§ WHAT IS EXPECTED: When you reach the line containing "utensil holder: none", please repeat it and every line after it exactly, through the end of the listing below, skipping pictures.

§ RECORDS TO USE:

::::::::::

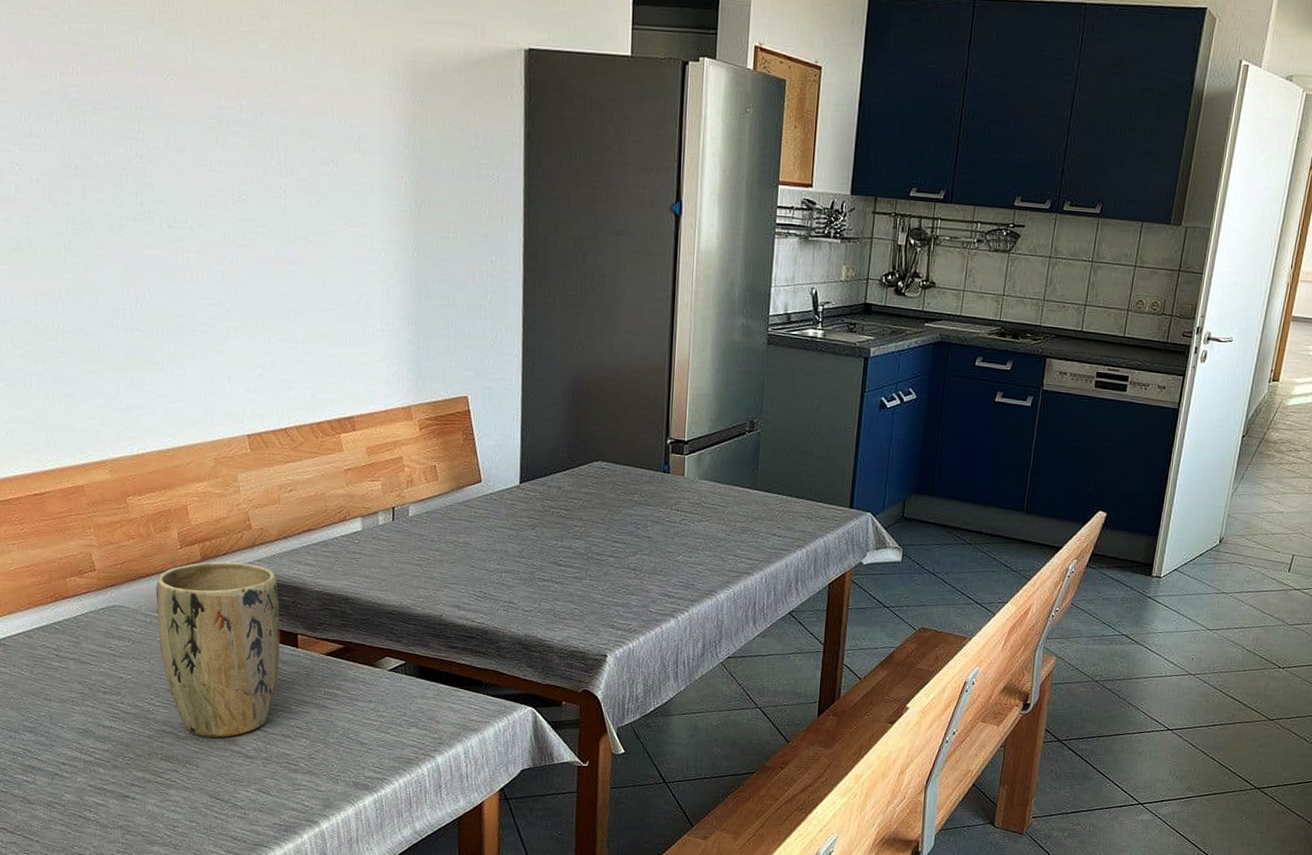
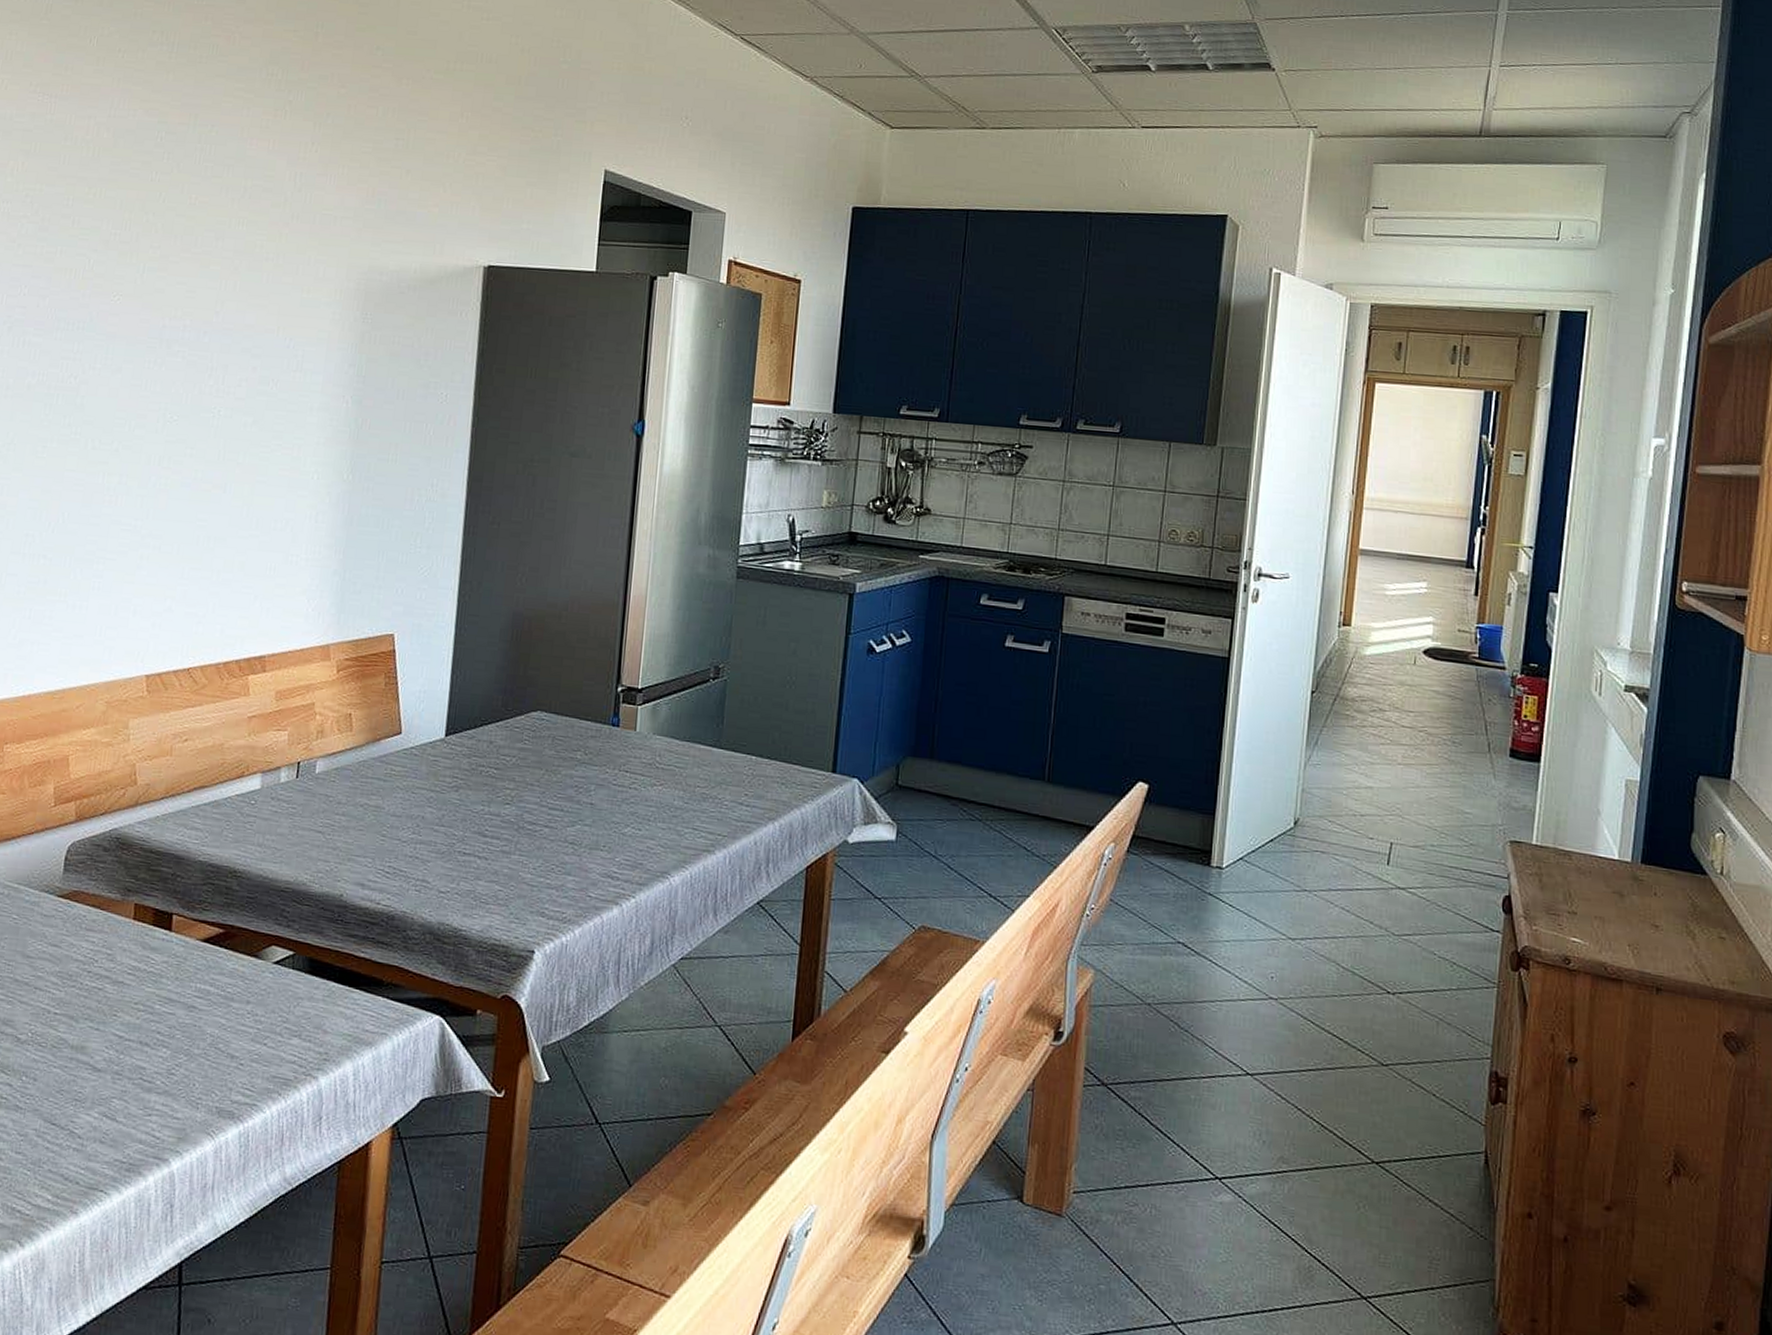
plant pot: present [155,561,280,738] -> none [13,822,158,1043]

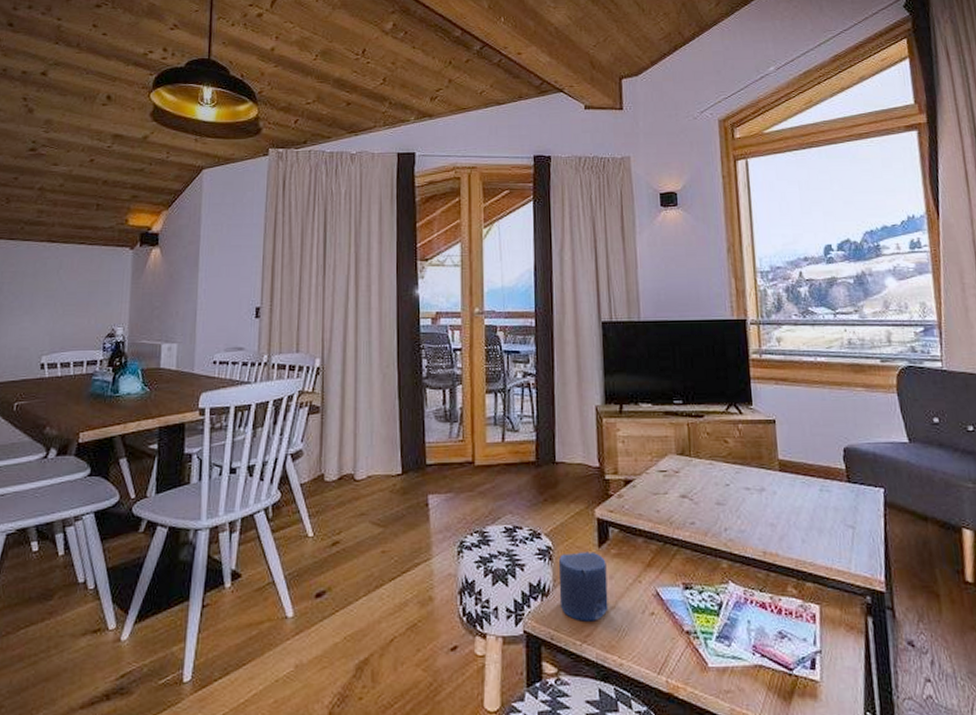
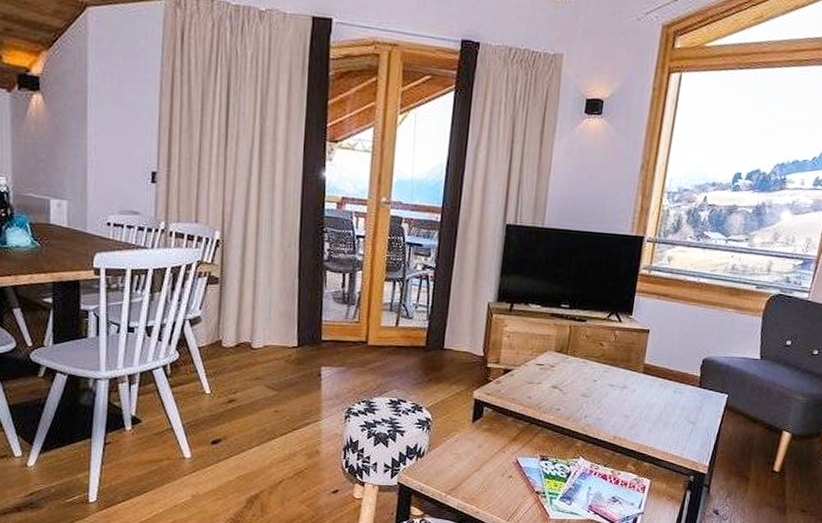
candle: present [558,551,608,622] -> none [431,424,477,479]

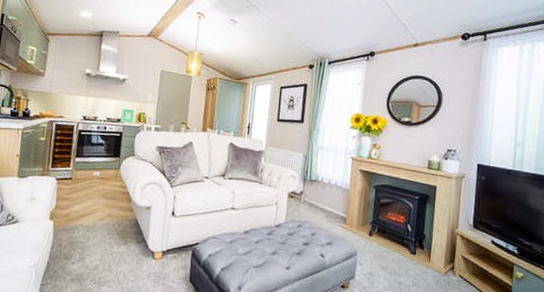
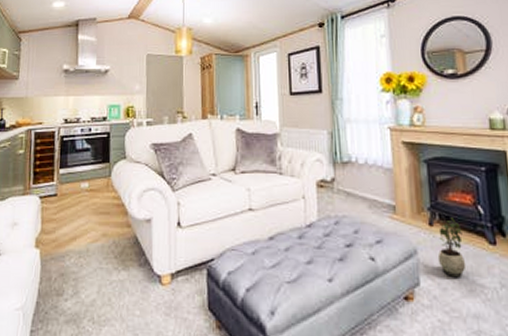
potted plant: none [371,231,393,275] -> present [437,218,467,277]

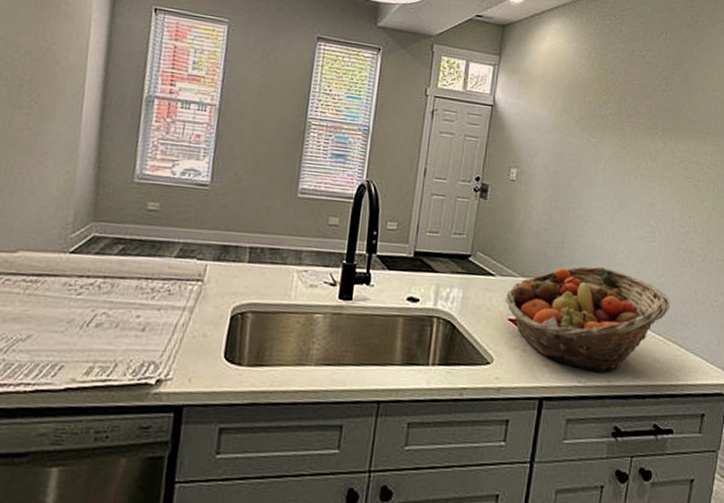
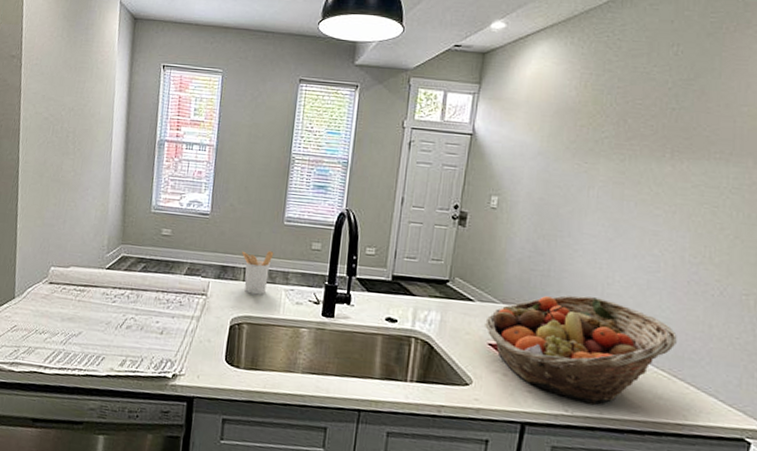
utensil holder: none [246,227,286,278] -> present [241,251,274,295]

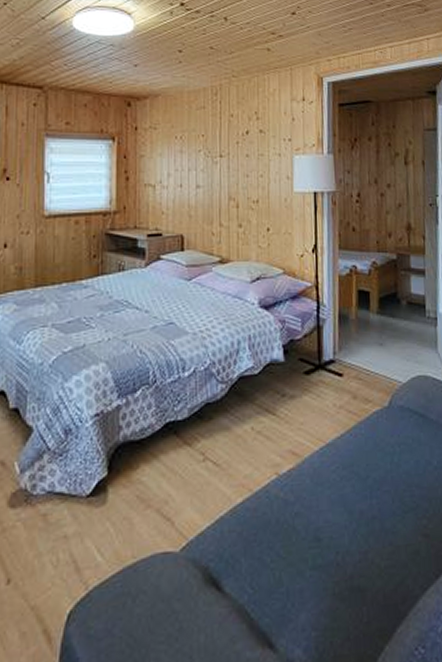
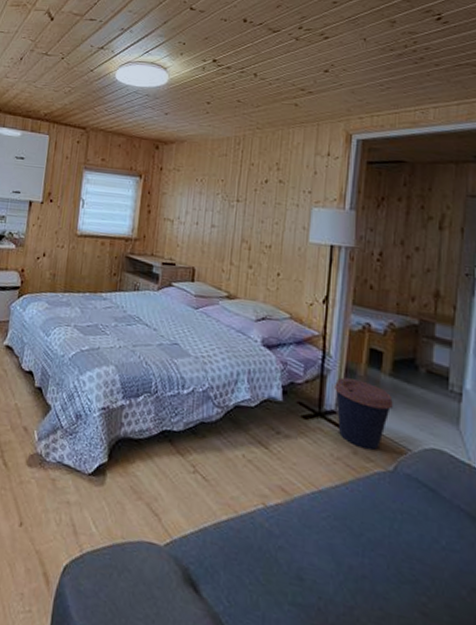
coffee cup: none [331,324,383,392] -> present [335,377,393,451]

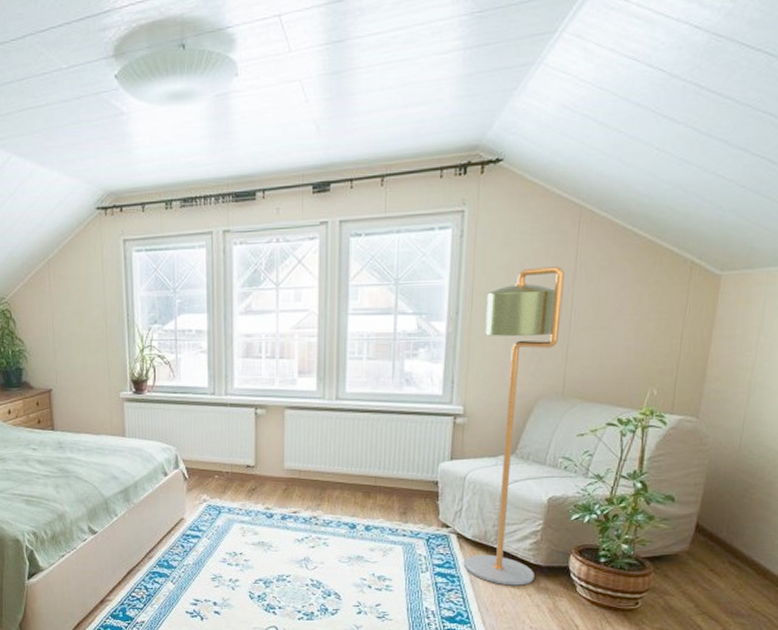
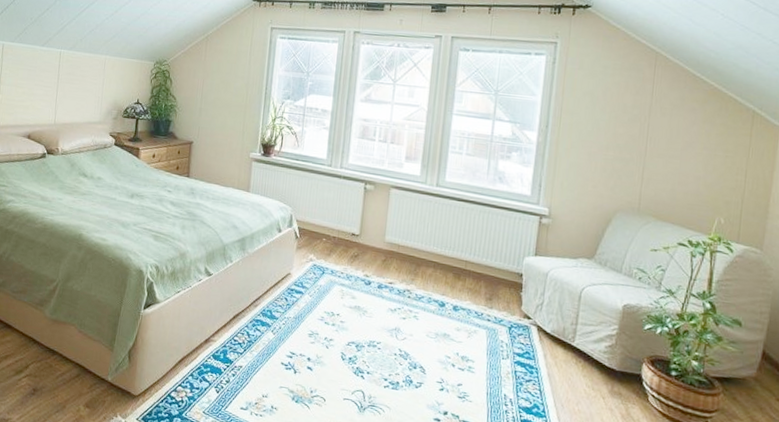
floor lamp: present [464,266,564,586] -> none [543,97,642,387]

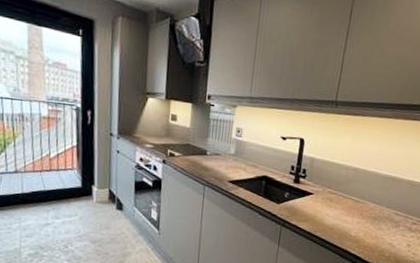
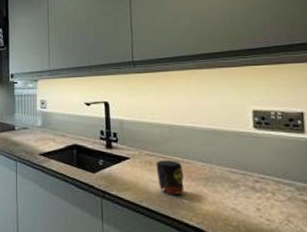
mug: none [333,199,358,229] -> present [155,161,185,196]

::::::::::

§ ANSWER FOR THE TASK:
utensil holder: none [246,227,286,278] -> present [241,251,274,295]

coffee cup: none [331,324,383,392] -> present [335,377,393,451]

floor lamp: present [464,266,564,586] -> none [543,97,642,387]

mug: none [333,199,358,229] -> present [155,161,185,196]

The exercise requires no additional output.